Though Intamin may have played with the conventions of wooden coasters with their Plug and Play track, newcomers Rocky Mountain Construction (RMC) re-wrote the rulebook a decade later. In 2011, RMC overhauled the infamously rough Texas Giant at Six Flags Over Texas, tearing out the aging giant’s wooden track and using the leftover structure beneath to install new “IBox” steel track.

The reborn New Texas Giant was smooth, wild, twisted, unpredictable… and steel. In 2013, Six Flags ordered the same IBox treatment for Six Flags Fiesta Texas’ Rattler, creating the equally extreme Iron Rattler – also steel. RMC’s IBox overhauls became a way for parks to turn their aging wooden giants from the ‘70s and ‘80s into anchoring attractions once more via a steel conversion (with 8 such rebuilds to date). 

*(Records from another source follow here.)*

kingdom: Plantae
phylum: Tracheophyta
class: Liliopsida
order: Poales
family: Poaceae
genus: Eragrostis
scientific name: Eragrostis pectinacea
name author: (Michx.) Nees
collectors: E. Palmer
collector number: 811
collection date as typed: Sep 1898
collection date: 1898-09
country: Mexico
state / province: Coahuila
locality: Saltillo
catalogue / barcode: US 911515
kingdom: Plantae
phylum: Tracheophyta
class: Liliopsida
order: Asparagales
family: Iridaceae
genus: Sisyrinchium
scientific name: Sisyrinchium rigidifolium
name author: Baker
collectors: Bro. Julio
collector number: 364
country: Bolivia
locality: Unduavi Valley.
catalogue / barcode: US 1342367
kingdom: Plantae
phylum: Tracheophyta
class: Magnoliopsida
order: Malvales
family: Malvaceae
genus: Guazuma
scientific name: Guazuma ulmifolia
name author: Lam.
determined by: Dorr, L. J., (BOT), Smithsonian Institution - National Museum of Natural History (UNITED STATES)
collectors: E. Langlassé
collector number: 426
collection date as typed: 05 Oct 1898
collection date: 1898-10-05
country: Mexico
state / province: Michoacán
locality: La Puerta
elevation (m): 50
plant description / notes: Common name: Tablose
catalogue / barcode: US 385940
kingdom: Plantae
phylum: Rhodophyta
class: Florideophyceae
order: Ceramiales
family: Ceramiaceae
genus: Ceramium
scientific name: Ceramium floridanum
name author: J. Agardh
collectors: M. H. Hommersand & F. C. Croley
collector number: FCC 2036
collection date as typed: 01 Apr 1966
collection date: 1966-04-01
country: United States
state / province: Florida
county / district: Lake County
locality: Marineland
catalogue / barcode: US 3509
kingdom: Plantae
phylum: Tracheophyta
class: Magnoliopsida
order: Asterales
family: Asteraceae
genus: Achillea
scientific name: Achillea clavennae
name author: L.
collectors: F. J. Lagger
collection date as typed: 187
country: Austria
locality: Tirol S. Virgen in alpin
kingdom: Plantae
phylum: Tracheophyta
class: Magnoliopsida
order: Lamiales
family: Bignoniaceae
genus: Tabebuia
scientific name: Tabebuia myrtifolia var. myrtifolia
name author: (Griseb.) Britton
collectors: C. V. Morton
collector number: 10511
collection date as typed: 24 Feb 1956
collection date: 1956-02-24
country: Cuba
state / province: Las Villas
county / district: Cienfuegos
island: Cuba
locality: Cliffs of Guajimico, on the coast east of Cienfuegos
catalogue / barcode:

Image: Joel A. Rogers, CoasterGallery.com

But in 2013, they also debuted Outlaw Run, their first from-scratch creation (above). Unlike the IBox steel track, Outlaw Run uses what RMC called “Topper Track.”

While all wooden roller coasters have a thin metal running strip for the train’s wheels, Topper Track replaces the top two layers of wood entirely with a steel “box” set atop six layers of laminated wood. Naturally, that caused enthusiasts to wonder, how thick can that top layer be before a wooden coaster becomes a steel coaster?

In the years since, the consensus has more or less been reached that Outlaw Run – and other Topper Track RMC coasters – do count as wooden roller coasters, even if by nature of their composition, they can do what no other wooden coasters can. And with that in mind, Outlaw Run’s three inversions (a 153° overbanked turn and a double heartline roll) would make it the first wooden roller coaster after Son of Beast to turn riders upside down… albeit, much more gracefully.